DATA FOR PROCESSING section start
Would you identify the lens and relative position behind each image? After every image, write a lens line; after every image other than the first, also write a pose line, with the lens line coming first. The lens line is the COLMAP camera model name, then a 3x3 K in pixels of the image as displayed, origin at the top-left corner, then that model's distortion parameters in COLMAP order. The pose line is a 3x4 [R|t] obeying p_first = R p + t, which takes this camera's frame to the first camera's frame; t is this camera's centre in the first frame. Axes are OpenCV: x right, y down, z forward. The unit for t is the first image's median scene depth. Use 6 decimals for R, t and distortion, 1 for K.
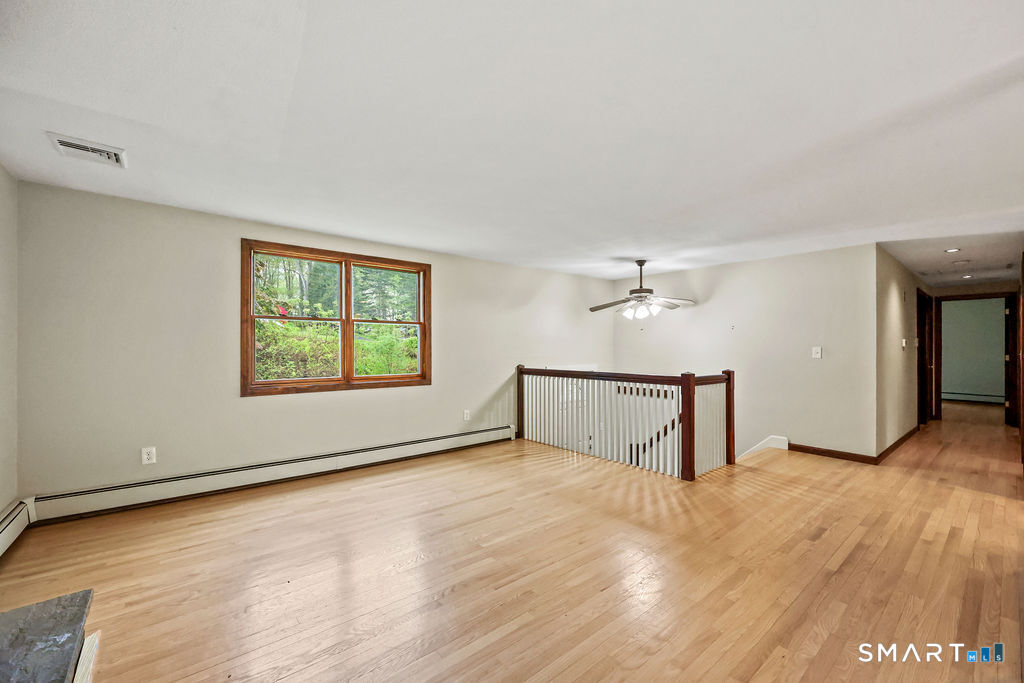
lens RADIAL K [[413.6, 0, 516.6], [0, 413.6, 342.3], [0, 0, 1]] dist [-0.001654, -0.000021]
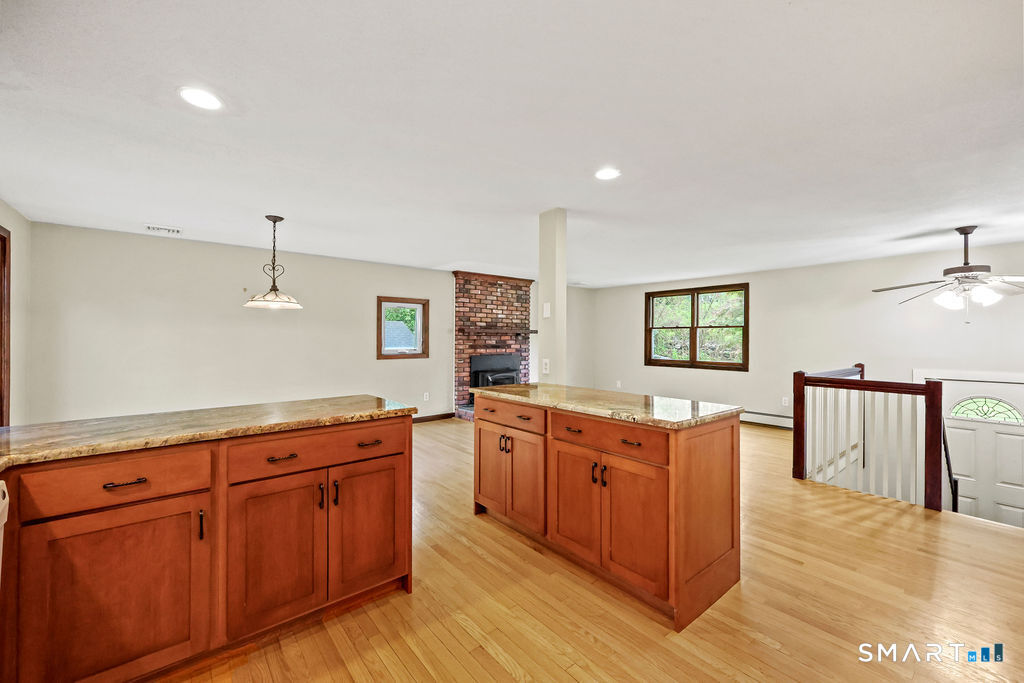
lens RADIAL K [[413.6, 0, 516.6], [0, 413.6, 342.3], [0, 0, 1]] dist [-0.001654, -0.000021]
pose [[-0.012088, 0.005872, -0.999910, 1.446780], [-0.000033, 0.999983, 0.005873, -0.002383], [0.999927, 0.000104, -0.012088, 0.331493]]
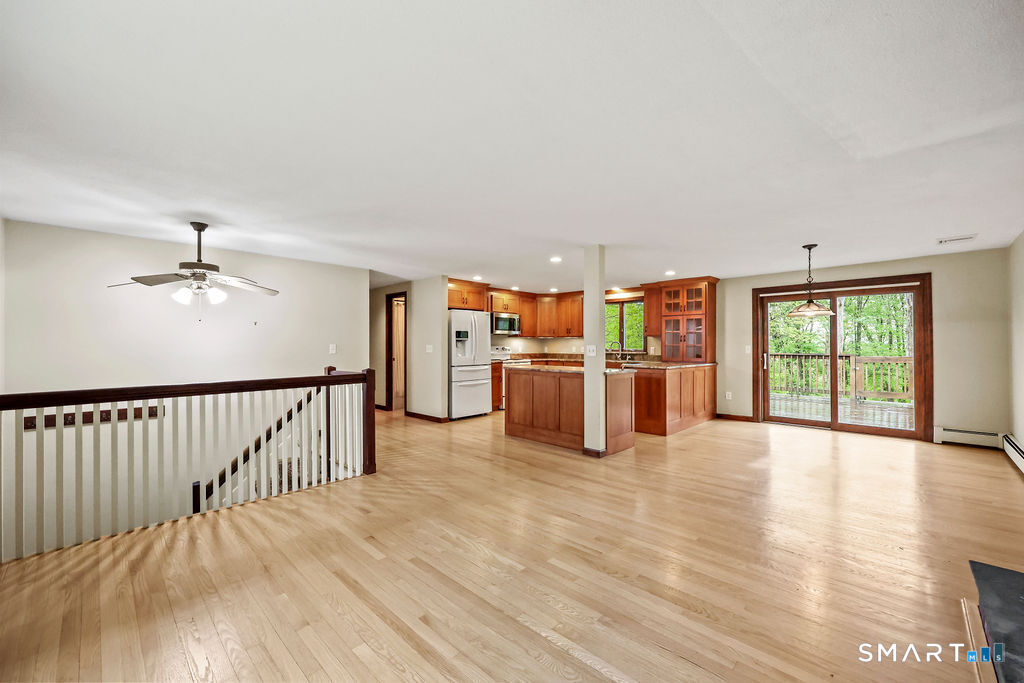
lens RADIAL K [[413.6, 0, 516.6], [0, 413.6, 342.3], [0, 0, 1]] dist [-0.001654, -0.000021]
pose [[-0.097137, 0.003909, 0.995263, -0.657386], [-0.004159, 0.999982, -0.004334, 0.009216], [-0.995262, -0.004560, -0.097119, 0.747421]]
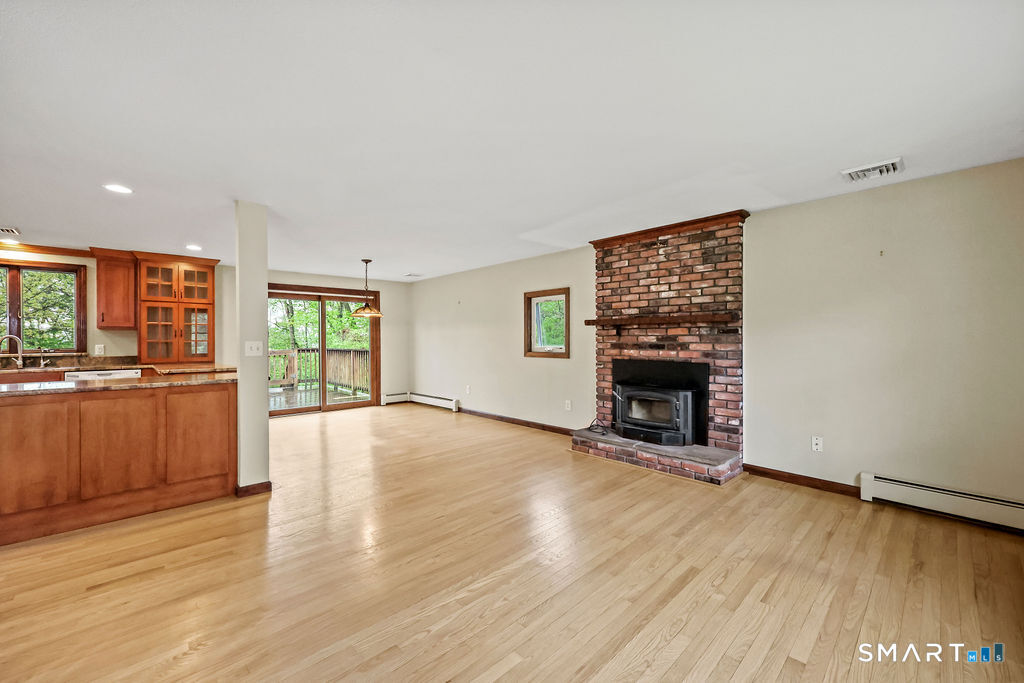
lens RADIAL K [[413.6, 0, 516.6], [0, 413.6, 342.3], [0, 0, 1]] dist [-0.001654, -0.000021]
pose [[-0.997998, 0.002374, -0.063207, 0.026428], [0.002187, 0.999993, 0.003028, 0.012548], [0.063214, 0.002884, -0.997996, 1.318930]]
DATA FOR PROCESSING section end
AIM OF THE EXERCISE
Drop the pictures and reproduce the rest of the data above exactly.

ANSWER SPACE
Would you identify the lens and relative position behind each image? After every image, write a lens line; after every image other than the first, also write a pose line, with the lens line coming first. The lens line is the COLMAP camera model name, then a 3x3 K in pixels of the image as displayed, origin at the top-left corner, then that model's distortion parameters in COLMAP order. The pose line is a 3x4 [R|t] obeying p_first = R p + t, which takes this camera's frame to the first camera's frame; t is this camera's centre in the first frame. Axes are OpenCV: x right, y down, z forward. The unit for t is the first image's median scene depth. Use 6 decimals for R, t and distortion, 1 for K.
lens RADIAL K [[413.6, 0, 516.6], [0, 413.6, 342.3], [0, 0, 1]] dist [-0.001654, -0.000021]
lens RADIAL K [[413.6, 0, 516.6], [0, 413.6, 342.3], [0, 0, 1]] dist [-0.001654, -0.000021]
pose [[-0.012088, 0.005872, -0.999910, 1.446780], [-0.000033, 0.999983, 0.005873, -0.002383], [0.999927, 0.000104, -0.012088, 0.331493]]
lens RADIAL K [[413.6, 0, 516.6], [0, 413.6, 342.3], [0, 0, 1]] dist [-0.001654, -0.000021]
pose [[-0.097137, 0.003909, 0.995263, -0.657386], [-0.004159, 0.999982, -0.004334, 0.009216], [-0.995262, -0.004560, -0.097119, 0.747421]]
lens RADIAL K [[413.6, 0, 516.6], [0, 413.6, 342.3], [0, 0, 1]] dist [-0.001654, -0.000021]
pose [[-0.997998, 0.002374, -0.063207, 0.026428], [0.002187, 0.999993, 0.003028, 0.012548], [0.063214, 0.002884, -0.997996, 1.318930]]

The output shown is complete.